MeasureFormulaInterpretation
Cohen's d(X-bar1 - X-bar2) / s_pooledSmall: 0.2, Medium: 0.5, Large: 0.8
Pearson's rCorrelation coefficientSmall: 0.1, Medium: 0.3, Large: 0.5
Cohen's fsqrt(eta^2 / (1 - eta^2)) for ANOVASmall: 0.1, Medium: 0.25, Large: 0.4
Odds ratio(a/b) / (c/d) in 2x2 table1 = no effect; farther from 1 = larger effect

Always report effect sizes alongside p-values. A result that is both statistically significant and practically meaningful is the gold standard.

ANOVA

One-way ANOVA

Tests whether three or more group means are all equal.

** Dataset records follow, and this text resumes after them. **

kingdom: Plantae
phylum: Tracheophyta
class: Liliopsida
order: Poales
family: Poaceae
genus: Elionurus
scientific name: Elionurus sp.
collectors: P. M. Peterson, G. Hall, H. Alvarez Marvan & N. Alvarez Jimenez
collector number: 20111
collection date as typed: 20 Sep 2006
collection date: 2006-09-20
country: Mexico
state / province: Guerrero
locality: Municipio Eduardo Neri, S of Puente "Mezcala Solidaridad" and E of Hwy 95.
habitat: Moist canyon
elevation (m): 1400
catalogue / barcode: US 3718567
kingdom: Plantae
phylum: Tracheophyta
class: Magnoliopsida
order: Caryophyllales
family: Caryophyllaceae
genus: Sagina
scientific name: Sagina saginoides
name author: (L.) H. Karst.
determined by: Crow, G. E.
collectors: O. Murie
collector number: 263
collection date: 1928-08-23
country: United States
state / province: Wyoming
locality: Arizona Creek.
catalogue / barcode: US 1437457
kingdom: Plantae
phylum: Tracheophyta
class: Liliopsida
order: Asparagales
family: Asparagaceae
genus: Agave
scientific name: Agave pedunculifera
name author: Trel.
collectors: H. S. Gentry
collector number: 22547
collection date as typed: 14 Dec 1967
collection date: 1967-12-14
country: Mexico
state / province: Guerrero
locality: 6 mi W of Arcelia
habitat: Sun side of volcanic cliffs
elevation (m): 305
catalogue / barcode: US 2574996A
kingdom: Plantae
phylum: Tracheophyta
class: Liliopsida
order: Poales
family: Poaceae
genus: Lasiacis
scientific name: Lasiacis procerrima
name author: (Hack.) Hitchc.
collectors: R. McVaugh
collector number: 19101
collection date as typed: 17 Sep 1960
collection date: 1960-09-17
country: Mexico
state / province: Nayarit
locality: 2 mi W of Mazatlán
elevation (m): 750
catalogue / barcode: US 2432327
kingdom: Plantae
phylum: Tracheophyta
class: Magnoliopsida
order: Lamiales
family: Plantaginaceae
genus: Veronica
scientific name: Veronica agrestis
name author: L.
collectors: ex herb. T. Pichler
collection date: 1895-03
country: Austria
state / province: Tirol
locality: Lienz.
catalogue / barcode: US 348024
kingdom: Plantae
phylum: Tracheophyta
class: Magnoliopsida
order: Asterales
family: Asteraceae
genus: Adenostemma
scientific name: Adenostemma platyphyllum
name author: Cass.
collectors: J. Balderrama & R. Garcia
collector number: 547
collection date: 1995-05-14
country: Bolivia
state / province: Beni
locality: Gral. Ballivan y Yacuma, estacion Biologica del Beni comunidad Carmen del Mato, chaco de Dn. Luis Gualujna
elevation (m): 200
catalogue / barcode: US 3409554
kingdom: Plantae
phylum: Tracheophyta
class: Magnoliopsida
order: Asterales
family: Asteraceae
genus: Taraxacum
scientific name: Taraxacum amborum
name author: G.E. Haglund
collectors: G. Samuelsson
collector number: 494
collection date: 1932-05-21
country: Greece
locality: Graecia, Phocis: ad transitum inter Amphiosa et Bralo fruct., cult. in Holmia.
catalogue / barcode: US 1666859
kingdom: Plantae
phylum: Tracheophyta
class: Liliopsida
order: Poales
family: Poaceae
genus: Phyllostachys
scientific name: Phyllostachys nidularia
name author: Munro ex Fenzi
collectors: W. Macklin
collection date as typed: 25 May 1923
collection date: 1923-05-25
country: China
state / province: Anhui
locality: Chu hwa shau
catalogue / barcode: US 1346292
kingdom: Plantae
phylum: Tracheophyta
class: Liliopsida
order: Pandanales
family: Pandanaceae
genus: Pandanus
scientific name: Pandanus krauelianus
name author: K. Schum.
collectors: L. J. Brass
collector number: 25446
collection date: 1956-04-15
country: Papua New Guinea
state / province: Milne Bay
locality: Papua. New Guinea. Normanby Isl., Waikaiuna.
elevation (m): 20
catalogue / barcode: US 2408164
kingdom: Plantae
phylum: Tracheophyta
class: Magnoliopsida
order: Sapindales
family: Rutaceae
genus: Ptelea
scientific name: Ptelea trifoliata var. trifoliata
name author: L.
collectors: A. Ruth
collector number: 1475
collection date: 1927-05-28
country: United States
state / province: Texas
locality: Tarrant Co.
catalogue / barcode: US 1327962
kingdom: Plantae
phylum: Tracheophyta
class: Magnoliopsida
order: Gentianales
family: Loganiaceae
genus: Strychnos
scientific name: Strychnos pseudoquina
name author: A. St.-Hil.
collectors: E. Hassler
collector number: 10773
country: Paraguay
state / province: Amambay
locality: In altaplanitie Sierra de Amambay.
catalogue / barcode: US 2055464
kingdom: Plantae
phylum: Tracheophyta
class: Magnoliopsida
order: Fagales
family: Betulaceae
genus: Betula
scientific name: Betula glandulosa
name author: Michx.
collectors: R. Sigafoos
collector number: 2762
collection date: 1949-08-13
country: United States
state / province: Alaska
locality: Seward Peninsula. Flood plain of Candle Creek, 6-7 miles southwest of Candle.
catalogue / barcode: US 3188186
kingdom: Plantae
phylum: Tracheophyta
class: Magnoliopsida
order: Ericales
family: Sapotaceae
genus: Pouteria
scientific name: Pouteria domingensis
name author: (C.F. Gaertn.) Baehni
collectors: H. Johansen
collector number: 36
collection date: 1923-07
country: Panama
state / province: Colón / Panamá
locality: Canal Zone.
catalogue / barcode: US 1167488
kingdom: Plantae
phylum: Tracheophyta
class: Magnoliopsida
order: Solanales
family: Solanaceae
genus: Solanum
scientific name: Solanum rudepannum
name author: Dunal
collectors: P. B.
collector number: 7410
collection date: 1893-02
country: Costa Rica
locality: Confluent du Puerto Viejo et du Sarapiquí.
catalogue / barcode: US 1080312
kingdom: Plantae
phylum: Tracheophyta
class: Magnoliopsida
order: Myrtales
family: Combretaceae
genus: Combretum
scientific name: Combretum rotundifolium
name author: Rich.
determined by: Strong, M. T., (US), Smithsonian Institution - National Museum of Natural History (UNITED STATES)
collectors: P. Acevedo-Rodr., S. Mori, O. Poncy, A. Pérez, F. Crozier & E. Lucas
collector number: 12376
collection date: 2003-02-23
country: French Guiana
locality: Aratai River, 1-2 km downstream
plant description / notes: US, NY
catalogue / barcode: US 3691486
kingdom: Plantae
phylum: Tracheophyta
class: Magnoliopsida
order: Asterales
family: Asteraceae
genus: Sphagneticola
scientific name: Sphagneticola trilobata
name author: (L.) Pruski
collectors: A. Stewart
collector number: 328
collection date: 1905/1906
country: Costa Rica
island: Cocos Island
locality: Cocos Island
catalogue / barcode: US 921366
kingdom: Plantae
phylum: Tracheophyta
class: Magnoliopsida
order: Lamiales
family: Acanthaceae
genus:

  • H_0: mu_1 = mu_2 = ... = mu_k.
  • H_a: At least one mean differs.
  • Test statistic: F = MS_between / MS_within.
  • If F is large (p < alpha): At least one group differs, but ANOVA does not say which. Use post-hoc tests (Tukey HSD, Bonferroni) for pairwise comparisons.

Assumptions

  1. Independence of observations.
  2. Normality within each group (or large enough n per group).
  3. Equal variances across groups (Levene's test to check; Welch's ANOVA if violated).

Multiple Comparisons

Testing many hypotheses inflates the familywise error rate. With m independent tests at alpha = 0.05, the probability of at least one Type I error is 1 - (0.95)^m.

Corrections

  • Bonferroni: Test each at alpha/m. Conservative but simple.
  • Holm-Bonferroni: Step-down procedure. Less conservative than Bonferroni.
  • Tukey HSD: Designed for all pairwise comparisons after ANOVA.
  • False Discovery Rate (BH procedure): Controls the expected proportion of false discoveries. More powerful than familywise corrections for large m.

Common Mistakes

MistakeWhy it failsFix
"Fail to reject" interpreted as "H_0 is true"Absence of evidence is not evidence of absenceSay "insufficient evidence to conclude H_a"
Ignoring assumptionsTests are invalid when assumptions are violatedCheck assumptions; use robust alternatives
Reporting only p-valuesP-values without context are uninformativeReport effect sizes, confidence intervals, and sample sizes
Data dredging / p-hackingTesting many hypotheses and reporting only significant onesPre-register hypotheses; correct for multiple comparisons
Confusing one-tailed and two-tailedOne-tailed tests have more power but assume directionUse two-tailed unless the direction is specified before data collection

Cross-References

  • pearson agent: Chi-squared tests, ANOVA design, test selection.
  • gosset agent: t-tests, small-sample inference, paired designs.
  • wasserstein agent: P-value interpretation, moving beyond significance thresholds.
  • box agent: Model diagnostics, assumption checking.
  • probability-theory skill: Theoretical foundation (sampling distributions, CLT).
  • bayesian-methods skill: Alternative inferential framework that replaces p-values with posterior probabilities.

References

  • Wasserstein, R. L., & Lazar, N. A. (2016). "The ASA statement on p-values." The American Statistician, 70(2), 129-133.
  • Wasserstein, R. L., Schirm, A. L., & Lazar, N. A. (2019). "Moving to a world beyond p < 0.05." The American Statistician, 73(sup1), 1-19.
  • Cohen, J. (1988). Statistical Power Analysis for the Behavioral Sciences. 2nd edition. Lawrence Erlbaum.
  • Lehmann, E. L. (2005). Testing Statistical Hypotheses. 3rd edition. Springer.
  • Moore, D. S., McCabe, G. P., & Craig, B. A. (2021). Introduction to the Practice of Statistics. 10th edition. W.H. Freeman.